Auch nach Japrisots Romanerfolg von 1991 ist der Erste Weltkrieg in der französischen Gegenwartsliteratur immer wieder zum Thema geworden, genannt seien nur Henri-Frédéric Blancs Le dernier survivant de quatorze (1999), Robert Deleuses Un petit regain d’enfer (1999), Xavier Hanottes Les lieux communs (2002), Alice Ferneys Dans la guerre (2005) oder Jean Echenoz’ 14 (2012). Das jüngste Beispiel, das auch in den deutschen Medien zu verfolgen war, ist die im November 2013 erfolgte Verleihung des Prix Goncourt, der wichtigsten Auszeichnung des französischen Literaturbetriebs, an Pierre Lemaitre für seinen Kriegsroman Au revoir là-haut.

Lemaitre war bis dato nur als erfolgreicher Krimiautor bekannt, doch sein Buch über die Schwierigkeiten der Frontsoldaten, sich nach dem Krieg in ein ziviles Leben zu integrieren, hatte sich vom Moment des Erscheinens Ende August bis zur Verleihung des Prix Goncourt Anfang November schon mehr als 100.000 Mal verkauft. Normalerweise ist der Goncourt allein schon eine Garantie für Verkaufszahlen oberhalb der halben Million, in diesem Fall kann man also von eher noch höheren Zahlen ausgehen.

Der 1951 geborene Lemaitre hat zu seiner Motivation für diesen Roman über den Ersten Weltkrieg eine bemerkenswerte Äußerung getan, zu der man sich eine deutsche Entsprechung ebenfalls nur schwer vorstellen kann:Jedes Mal, wenn ich unter einem anderen Gesichtspunkt an diesen Krieg dachte, diesen Krieg, der seinesgleichen nie hatte und nie haben wird, dann sagte ich mir: dieser Krieg hat uns geboren, er hat uns gemacht. Als junger Mann war ich durchdrungen von den Holzkreuzen von Roland Dorgelès [1919]. Danach habe ich dann die Erzählungen von Henri Barbusse [Das Feuer, 1916] und Maurice Genevoix [Les Éparges, 1921] gelesen. Was diese nach dem Krieg veröffentlichten, großen Romane zeigten, das war, wie jung die Soldaten waren. Ich habe mich bald mit diesen Kindern identifiziert.“

Auch wenn man nicht mit Sicherheit sagen kann, wie viel von diesem Bekenntnis sich dem Reklamebedarf für Lemaitres Kriegsbuch verdankt, zeugt doch die Tatsache, dass ein 1951 geborener französischer Autor noch 2013 allen Ernstes sagen kann, der Erste Weltkrieg habe ihn „gemacht“, und sich auch literarisch auf die Traditionen der Kriegsliteratur von 1918 bezieht, noch einmal recht deutlich von der Bedeutung, die dem Ersten Weltkrieg in der französischen Öffentlichkeit nach wie vor zukommt. Mit Barbusse bezog sich Lemaitre in diesem Interview außerdem auf einen direkten Vorgänger, da der 1916 für seinen Roman Le Feu ebenfalls den Prix Goncourt erhalten hatte.

◆ AUFGABE: Gib einen Abschnitt aus dem Textauszug oben wortgetreu aus. Fang bei den Worten „Auch wenn man“ an und hör nach „Goncourt erhalten hatte.“ auf.

◆ GESAMMELTE DATEN:
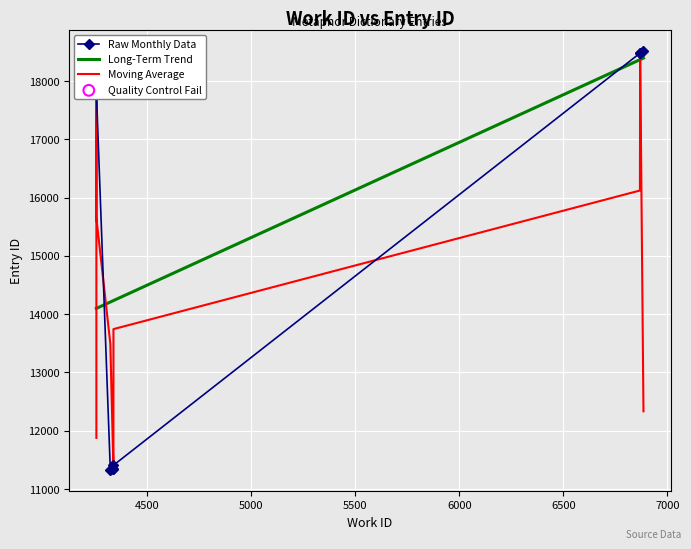

Which has a higher value, 4257 or 4257?

4257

◆ LÖSUNG:
Auch wenn man nicht mit Sicherheit sagen kann, wie viel von diesem Bekenntnis sich dem Reklamebedarf für Lemaitres Kriegsbuch verdankt, zeugt doch die Tatsache, dass ein 1951 geborener französischer Autor noch 2013 allen Ernstes sagen kann, der Erste Weltkrieg habe ihn „gemacht“, und sich auch literarisch auf die Traditionen der Kriegsliteratur von 1918 bezieht, noch einmal recht deutlich von der Bedeutung, die dem Ersten Weltkrieg in der französischen Öffentlichkeit nach wie vor zukommt. Mit Barbusse bezog sich Lemaitre in diesem Interview außerdem auf einen direkten Vorgänger, da der 1916 für seinen Roman Le Feu ebenfalls den Prix Goncourt erhalten hatte.